* **Task instructions**: In the following listing, find the lines containing "feTurbulence" and report them.

____________________

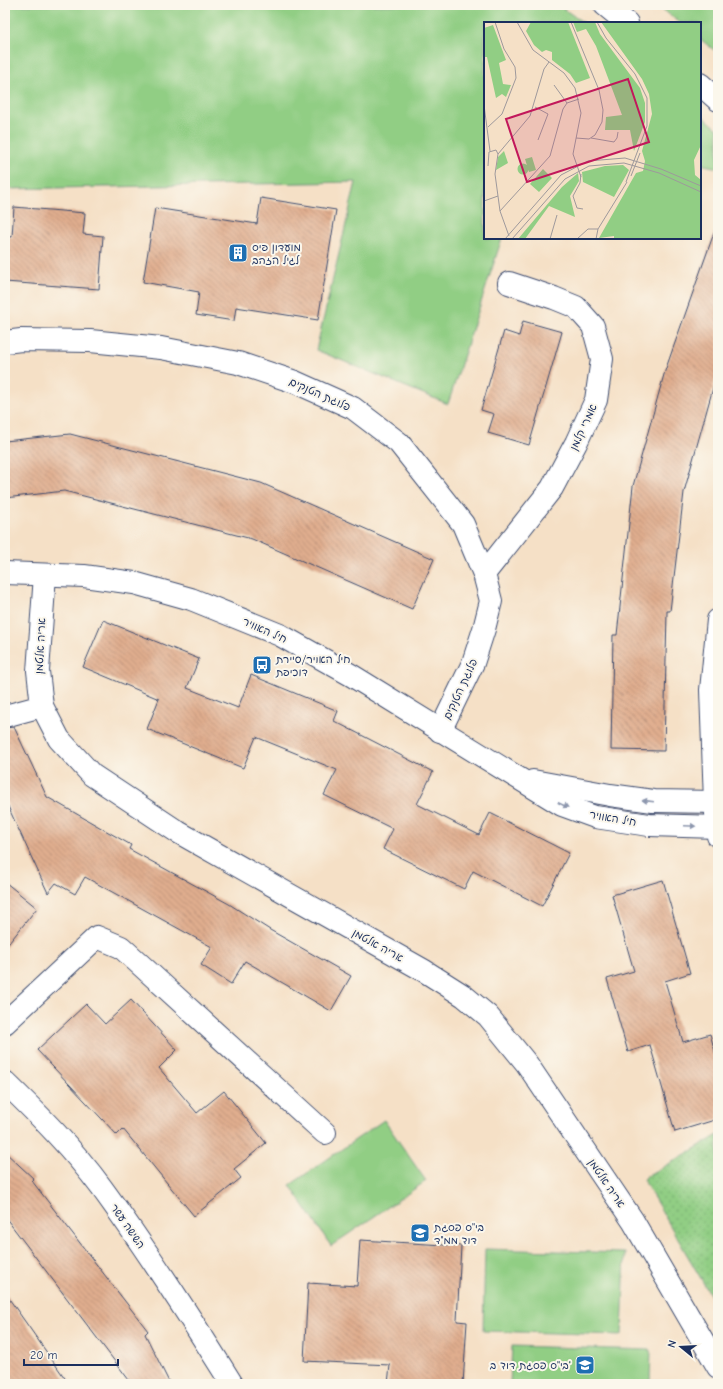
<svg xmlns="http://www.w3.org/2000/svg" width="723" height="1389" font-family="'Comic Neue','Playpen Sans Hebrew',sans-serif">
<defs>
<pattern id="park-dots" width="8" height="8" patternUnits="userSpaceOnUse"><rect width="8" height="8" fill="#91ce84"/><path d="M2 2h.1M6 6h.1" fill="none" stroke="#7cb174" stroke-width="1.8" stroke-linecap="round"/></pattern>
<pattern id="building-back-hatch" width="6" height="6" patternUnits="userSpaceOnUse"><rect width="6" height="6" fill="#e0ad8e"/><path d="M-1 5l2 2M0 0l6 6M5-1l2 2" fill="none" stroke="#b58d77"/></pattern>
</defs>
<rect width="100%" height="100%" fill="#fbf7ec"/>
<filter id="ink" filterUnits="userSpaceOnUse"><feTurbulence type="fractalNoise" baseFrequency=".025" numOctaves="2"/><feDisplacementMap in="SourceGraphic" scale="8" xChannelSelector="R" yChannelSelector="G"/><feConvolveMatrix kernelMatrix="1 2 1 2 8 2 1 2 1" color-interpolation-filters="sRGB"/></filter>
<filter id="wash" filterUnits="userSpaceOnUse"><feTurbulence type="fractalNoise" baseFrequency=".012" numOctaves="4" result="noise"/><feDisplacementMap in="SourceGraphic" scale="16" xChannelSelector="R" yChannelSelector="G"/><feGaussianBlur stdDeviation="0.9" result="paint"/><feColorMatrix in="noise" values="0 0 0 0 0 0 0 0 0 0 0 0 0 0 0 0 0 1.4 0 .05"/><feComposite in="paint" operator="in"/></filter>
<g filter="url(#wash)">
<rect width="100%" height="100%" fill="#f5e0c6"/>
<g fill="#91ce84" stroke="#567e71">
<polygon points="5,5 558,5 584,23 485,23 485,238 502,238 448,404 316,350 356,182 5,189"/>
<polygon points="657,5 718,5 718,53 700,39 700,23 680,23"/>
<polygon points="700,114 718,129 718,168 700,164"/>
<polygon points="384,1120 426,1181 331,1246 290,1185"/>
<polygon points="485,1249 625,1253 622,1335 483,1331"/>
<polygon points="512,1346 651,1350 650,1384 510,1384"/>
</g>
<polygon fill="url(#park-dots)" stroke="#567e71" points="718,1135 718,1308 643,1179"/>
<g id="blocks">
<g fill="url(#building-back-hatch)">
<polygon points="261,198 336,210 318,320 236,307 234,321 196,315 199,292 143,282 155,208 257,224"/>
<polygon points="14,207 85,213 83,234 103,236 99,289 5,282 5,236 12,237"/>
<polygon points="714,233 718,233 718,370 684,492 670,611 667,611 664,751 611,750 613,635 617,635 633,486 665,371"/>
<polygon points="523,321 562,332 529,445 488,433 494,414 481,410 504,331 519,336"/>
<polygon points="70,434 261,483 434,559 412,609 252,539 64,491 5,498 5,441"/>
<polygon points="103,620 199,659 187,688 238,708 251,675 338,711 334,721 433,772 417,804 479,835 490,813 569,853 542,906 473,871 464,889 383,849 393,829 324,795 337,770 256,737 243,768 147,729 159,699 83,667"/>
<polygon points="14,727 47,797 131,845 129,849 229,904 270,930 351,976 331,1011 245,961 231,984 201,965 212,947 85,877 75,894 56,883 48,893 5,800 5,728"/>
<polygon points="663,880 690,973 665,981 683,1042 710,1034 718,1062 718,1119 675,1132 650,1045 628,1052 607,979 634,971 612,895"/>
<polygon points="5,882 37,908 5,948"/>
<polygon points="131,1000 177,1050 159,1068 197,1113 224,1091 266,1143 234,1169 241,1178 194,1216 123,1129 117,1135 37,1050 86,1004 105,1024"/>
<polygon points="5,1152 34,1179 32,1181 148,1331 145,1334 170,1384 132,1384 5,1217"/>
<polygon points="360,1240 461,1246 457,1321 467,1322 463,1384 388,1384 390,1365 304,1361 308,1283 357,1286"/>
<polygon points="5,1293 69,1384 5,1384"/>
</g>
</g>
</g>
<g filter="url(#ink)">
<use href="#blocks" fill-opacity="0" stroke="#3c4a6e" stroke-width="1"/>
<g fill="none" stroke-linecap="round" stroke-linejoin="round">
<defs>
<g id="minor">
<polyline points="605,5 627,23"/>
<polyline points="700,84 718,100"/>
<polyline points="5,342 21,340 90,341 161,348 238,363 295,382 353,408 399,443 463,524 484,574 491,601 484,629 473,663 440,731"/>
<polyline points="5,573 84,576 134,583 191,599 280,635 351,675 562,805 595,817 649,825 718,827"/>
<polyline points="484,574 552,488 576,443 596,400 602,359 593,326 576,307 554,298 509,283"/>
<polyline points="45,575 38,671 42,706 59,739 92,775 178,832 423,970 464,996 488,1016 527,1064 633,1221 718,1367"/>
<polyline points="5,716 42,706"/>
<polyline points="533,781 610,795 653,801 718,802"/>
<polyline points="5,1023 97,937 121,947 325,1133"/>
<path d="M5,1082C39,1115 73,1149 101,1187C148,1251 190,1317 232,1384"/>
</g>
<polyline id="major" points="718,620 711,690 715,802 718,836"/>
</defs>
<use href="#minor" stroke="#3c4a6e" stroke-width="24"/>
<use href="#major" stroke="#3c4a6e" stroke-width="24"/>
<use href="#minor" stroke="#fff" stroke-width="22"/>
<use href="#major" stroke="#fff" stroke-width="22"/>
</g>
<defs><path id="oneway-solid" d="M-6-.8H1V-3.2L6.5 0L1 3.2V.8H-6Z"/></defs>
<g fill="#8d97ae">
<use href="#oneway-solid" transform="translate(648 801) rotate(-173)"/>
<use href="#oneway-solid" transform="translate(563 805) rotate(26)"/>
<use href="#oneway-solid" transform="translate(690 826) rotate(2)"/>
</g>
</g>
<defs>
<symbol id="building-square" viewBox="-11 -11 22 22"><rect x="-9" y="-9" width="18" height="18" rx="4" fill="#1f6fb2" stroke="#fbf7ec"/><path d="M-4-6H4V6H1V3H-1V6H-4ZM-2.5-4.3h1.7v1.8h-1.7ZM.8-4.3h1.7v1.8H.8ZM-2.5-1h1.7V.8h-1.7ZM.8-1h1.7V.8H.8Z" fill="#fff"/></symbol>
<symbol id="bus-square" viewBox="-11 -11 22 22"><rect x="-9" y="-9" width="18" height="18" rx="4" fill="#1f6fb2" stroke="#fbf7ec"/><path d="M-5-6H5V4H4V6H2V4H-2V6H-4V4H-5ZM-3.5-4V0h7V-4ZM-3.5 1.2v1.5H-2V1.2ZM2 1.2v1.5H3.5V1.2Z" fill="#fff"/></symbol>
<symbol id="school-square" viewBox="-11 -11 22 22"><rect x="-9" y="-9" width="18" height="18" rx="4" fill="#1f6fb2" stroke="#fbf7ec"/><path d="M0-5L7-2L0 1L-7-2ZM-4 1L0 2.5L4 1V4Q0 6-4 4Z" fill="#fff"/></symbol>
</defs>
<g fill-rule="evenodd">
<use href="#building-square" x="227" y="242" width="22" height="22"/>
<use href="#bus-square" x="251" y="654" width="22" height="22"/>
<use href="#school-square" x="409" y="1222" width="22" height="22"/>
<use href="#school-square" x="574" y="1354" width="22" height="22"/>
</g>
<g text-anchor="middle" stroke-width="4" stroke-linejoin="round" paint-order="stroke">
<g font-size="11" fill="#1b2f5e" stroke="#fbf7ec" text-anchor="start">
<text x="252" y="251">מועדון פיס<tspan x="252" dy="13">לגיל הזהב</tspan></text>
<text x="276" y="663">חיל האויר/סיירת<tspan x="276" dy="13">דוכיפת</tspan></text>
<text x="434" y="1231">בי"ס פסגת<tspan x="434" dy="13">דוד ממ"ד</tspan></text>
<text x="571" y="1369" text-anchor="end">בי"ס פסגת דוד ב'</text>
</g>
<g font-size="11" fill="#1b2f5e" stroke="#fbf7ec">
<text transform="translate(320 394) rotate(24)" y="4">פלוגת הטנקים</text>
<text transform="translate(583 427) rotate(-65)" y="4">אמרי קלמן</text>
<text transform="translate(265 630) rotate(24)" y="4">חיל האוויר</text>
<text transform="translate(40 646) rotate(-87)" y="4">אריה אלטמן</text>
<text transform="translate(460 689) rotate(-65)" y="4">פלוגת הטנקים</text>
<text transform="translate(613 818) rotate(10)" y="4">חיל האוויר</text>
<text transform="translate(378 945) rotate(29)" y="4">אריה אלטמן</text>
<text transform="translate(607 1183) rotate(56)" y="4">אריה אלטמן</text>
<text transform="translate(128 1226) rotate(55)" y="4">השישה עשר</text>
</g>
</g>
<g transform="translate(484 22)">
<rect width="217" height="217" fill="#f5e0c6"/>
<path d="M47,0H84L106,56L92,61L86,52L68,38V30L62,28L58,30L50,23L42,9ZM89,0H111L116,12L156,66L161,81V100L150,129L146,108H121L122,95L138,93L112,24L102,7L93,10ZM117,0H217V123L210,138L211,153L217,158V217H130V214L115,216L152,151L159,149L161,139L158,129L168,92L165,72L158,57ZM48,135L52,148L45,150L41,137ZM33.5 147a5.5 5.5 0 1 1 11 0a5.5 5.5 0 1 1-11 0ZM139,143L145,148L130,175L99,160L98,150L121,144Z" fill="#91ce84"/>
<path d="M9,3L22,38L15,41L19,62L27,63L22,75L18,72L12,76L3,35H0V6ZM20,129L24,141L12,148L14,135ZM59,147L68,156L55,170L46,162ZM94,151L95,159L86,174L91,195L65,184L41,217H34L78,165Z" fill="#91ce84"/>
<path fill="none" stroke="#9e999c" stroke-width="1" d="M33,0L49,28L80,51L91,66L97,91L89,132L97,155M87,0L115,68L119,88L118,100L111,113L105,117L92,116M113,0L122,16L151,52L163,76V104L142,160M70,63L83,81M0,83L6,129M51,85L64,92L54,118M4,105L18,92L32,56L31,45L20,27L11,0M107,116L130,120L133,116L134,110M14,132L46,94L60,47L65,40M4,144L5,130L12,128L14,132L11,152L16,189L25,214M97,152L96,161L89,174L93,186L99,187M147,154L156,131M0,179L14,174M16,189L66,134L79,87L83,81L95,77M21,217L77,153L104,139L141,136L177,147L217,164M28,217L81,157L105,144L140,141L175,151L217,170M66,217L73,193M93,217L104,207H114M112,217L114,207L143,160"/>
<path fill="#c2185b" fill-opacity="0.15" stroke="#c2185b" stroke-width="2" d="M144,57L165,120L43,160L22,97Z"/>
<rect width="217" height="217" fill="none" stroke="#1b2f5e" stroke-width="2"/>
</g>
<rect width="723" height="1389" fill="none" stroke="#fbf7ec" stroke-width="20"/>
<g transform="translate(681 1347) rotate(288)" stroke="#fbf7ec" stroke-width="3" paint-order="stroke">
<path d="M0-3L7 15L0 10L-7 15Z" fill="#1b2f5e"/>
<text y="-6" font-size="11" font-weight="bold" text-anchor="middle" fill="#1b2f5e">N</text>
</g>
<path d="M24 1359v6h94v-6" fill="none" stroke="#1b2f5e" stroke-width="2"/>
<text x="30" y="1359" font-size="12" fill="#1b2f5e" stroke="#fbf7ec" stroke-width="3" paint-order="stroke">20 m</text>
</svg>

____________________

* **Your solution**:
<filter id="ink" filterUnits="userSpaceOnUse"><feTurbulence type="fractalNoise" baseFrequency=".025" numOctaves="2"/><feDisplacementMap in="SourceGraphic" scale="8" xChannelSelector="R" yChannelSelector="G"/><feConvolveMatrix kernelMatrix="1 2 1 2 8 2 1 2 1" color-interpolation-filters="sRGB"/></filter>
<filter id="wash" filterUnits="userSpaceOnUse"><feTurbulence type="fractalNoise" baseFrequency=".012" numOctaves="4" result="noise"/><feDisplacementMap in="SourceGraphic" scale="16" xChannelSelector="R" yChannelSelector="G"/><feGaussianBlur stdDeviation="0.9" result="paint"/><feColorMatrix in="noise" values="0 0 0 0 0 0 0 0 0 0 0 0 0 0 0 0 0 1.4 0 .05"/><feComposite in="paint" operator="in"/></filter>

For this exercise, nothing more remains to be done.